Pegiat media sosial Ade Armando resmi mengundurkan diri dari Partai Solidaritas Indonesia (PSI) pada Selasa (5/5/2026) setelah dilaporkan oleh 40 organisasi masyarakat Islam ke pihak kepolisian. Langkah ini diambil karena adanya dugaan pemotongan video ceramah Wakil Presiden ke-10 dan ke-12 RI, Jusuf Kalla.
Keputusan pengunduran diri tersebut disampaikan langsung oleh Ade Armando dalam konferensi pers bersama Ketua Harian PSI Ahmad Ali di kantor DPP PSI, Jakarta Pusat. Dilansir dari Detikcom, pengunduran diri ini bertujuan agar permasalahan hukum yang menjeratnya tidak berdampak buruk pada citra partai.
"Melalui konferensi pers ini saya menyatakan mengundurkan diri dari PSI, ya. Tidak ada konflik antara saya dengan PSI, tapi saya mundur menurut saya demi kebaikan bersama," kata Ade Armando, Pegiat Media Sosial.
Menanggapi hal tersebut, Juru Bicara Jusuf Kalla, Husain Abdullah, memberikan pernyataan terkait sikap internal Ade Armando terhadap partainya. Ia menilai keputusan tersebut merupakan hak pribadi sang pegiat media sosial agar organisasinya tidak terseret dalam kasus hukum yang sedang berjalan.
"Kalau soal pengunduran diri Ade Armando dari partainya, itu masuk ranah internal beliau. Yang konon karena tidak mau partainya disangkut pautkan," kata Husain Abdullah, Juru Bicara Jusuf Kalla pada Rabu (6/5/2026).

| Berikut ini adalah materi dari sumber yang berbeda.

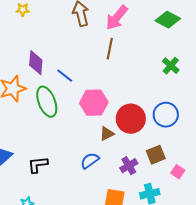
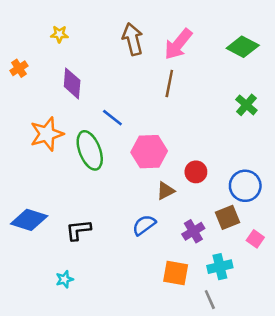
purple diamond: (36, 63) -> (72, 83), moved
blue circle: (166, 115) -> (245, 186), moved
red circle: (131, 119) -> (196, 172), size x0.6

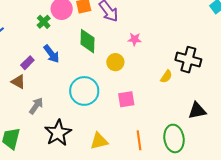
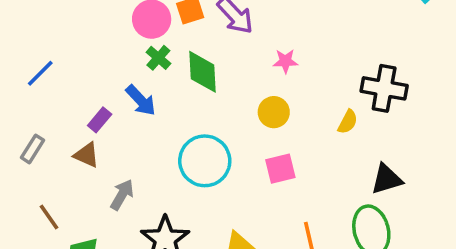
green cross: (44, 22) -> (158, 58), moved
yellow circle: (115, 62) -> (274, 112), moved
black triangle: (197, 111) -> (387, 179), moved

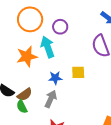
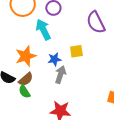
orange star: (27, 56) -> (26, 56), moved
gray arrow: (51, 99) -> (60, 75), moved

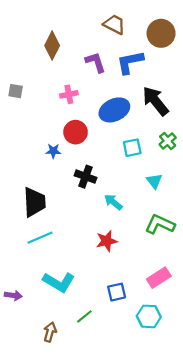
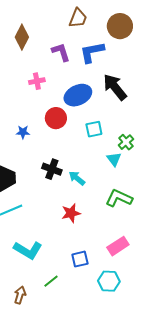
brown trapezoid: (114, 24) -> (78, 18), turned 85
red circle: (76, 132) -> (56, 118), moved
green cross: (168, 141) -> (126, 142), moved
black cross: (86, 177) -> (52, 169), moved

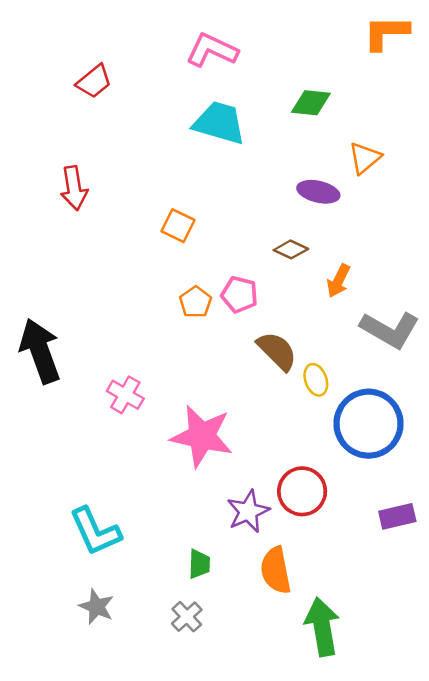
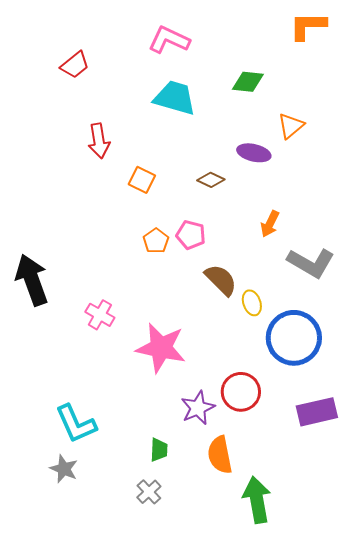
red arrow: (74, 188) -> (99, 141), moved
brown diamond: (291, 249) -> (211, 180), moved
purple rectangle: (397, 516) -> (317, 412), size x1.4
gray star: (97, 607) -> (64, 469), moved

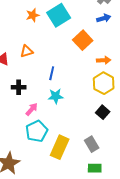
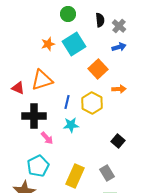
orange triangle: (27, 51) -> (42, 80), size x1.6
yellow hexagon: (104, 83) -> (92, 103), moved
black cross: (19, 87) -> (34, 116), size x1.6
pink arrow: (32, 109) -> (47, 138), turned 96
cyan pentagon: (37, 131) -> (38, 166), moved

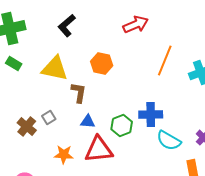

Husain juga menjelaskan bahwa saat ini proses hukum sepenuhnya berada di tangan kelompok pelapor yang terdiri dari puluhan ormas Islam. Pihaknya menyerahkan kelanjutan perkara tersebut kepada mekanisme yang berlaku di kepolisian.
"Adapun laporan soal video ceramah Pak JK, yang melibatkan Ade Armando dkk, dilakukan oleh 40 Ormas. Jadi saat ini yang berurusan adalah para pelapor dari ormas Islam dan kelompok kelompok lainnya dengan Ade Armando. Kita tunggu saja bagaimana proses hukumnya berjalan," ucap Husain Abdullah, Juru Bicara Jusuf Kalla.
Pihak Jusuf Kalla berharap insiden ini menjadi peringatan keras bagi publik dalam menyebarkan informasi di ruang digital. Husain menegaskan bahwa tindakan manipulasi informasi untuk tujuan tertentu harus dihentikan demi menjaga integritas komunikasi publik.
"Karena itu ini pelajaran buat siapapun. Bukan hanya kepada Ade Armando. Bahwa praktik-praktik pembohongan publik seperti itu yang menyerupai praktik agitasi dan propaganda yang bertujuan menggiring opini sesat, untuk pembunuhan karakter terhadap seseorang, hendaknya dihentikan," ujarnya Husain Abdullah, Juru Bicara Jusuf Kalla.
Lebih lanjut, Husain menyayangkan adanya upaya pembentukan narasi negatif terhadap Jusuf Kalla yang selama ini dikenal aktif dalam misi perdamaian. Ia menganggap konten yang dipermasalahkan tersebut sangat merugikan reputasi sosial yang telah dibangun selama bertahun-tahun.
"Bayangkan bagaimana seseorang yang selama ini dijuluki Juru Damai seperti Pak JK, di-framing menistakan agama membuat kegaduhan. Padahal yang diperjuangkan Pak JK selama bertahun-tahun adalah menjaga toleransi harmoni dan perdamaian. Daya rusaknya keterlaluan. Dia seperti berusaha menghilangkan legacy dan investasi sosial yang bertahun-tahun dibangun oleh Pak JK," tegas Husain Abdullah, Juru Bicara Jusuf Kalla.